Successful antiviral therapy retards hepatic fibrosis,33,37,38,64,65 even reverses cirrhosis,66,67 and improves survival.68,69,70 Unlike pegylated interferon, oral agents are effective in patients who previously did not have a response to interferon,33,35,37,42,44 can be used safely and effectively as salvage therapy in patients with hepatic decompensation (delaying or averting liver transplantation),71,72,73,74 and, in patients with advanced fibrosis and cirrhosis, may prevent hepatic decompensation.75 Thus, the introduction of oral nucleoside and nucleotide analogues has been lifesaving in HBV infection, paralleling a 30% reduction (from 586 patients in 2000 to 406 patients in 2006) in the number of patients listed for liver transplantation annually in the United States.76
The side effects of pegylated interferon include flulike symptoms, marrow suppression, depression and anxiety, and autoimmune disorders, especially autoimmune thyroiditis; close medical supervision and laboratory monitoring are required.

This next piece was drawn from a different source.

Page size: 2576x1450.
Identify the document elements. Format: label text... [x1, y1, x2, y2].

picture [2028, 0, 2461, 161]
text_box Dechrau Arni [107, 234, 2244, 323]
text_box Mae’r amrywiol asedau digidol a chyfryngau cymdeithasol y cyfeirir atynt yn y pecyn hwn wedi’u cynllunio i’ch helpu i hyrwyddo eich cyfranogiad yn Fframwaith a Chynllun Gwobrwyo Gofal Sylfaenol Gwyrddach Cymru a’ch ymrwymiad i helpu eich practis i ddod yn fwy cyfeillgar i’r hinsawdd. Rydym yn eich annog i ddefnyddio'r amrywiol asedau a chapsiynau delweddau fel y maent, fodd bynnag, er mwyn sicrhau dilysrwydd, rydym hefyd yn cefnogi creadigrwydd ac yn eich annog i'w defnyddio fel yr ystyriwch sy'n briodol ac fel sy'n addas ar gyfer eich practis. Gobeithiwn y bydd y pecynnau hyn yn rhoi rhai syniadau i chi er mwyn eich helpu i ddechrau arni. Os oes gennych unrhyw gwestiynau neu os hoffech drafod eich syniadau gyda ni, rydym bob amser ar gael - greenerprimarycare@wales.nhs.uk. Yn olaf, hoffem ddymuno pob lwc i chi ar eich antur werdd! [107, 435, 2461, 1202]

Most oral agents have an acceptable side-effect profile even after extended use,39,40,45,77 but because adefovir and tenofovir may cause nephrotoxic effects, periodic monitoring of renal function during nucleotide therapy is advisable.39,40 In preclinical rodent-toxicology studies, doses of entecavir that were 30 to 40 times higher than those that were used in humans were associated with lung, brain, and liver tumors, which have not been observed in higher species (e.g., rabbits and dogs).42,44,45 Telbivudine, too, appears to cause few major toxic side effects, although grade 3 and 4 elevations in levels of creatine kinase were more common in patients treated with telbivudine than in patients treated with lamivudine after 2 years of therapy,48 and peripheral neuropathy has been attributed to telbivudine.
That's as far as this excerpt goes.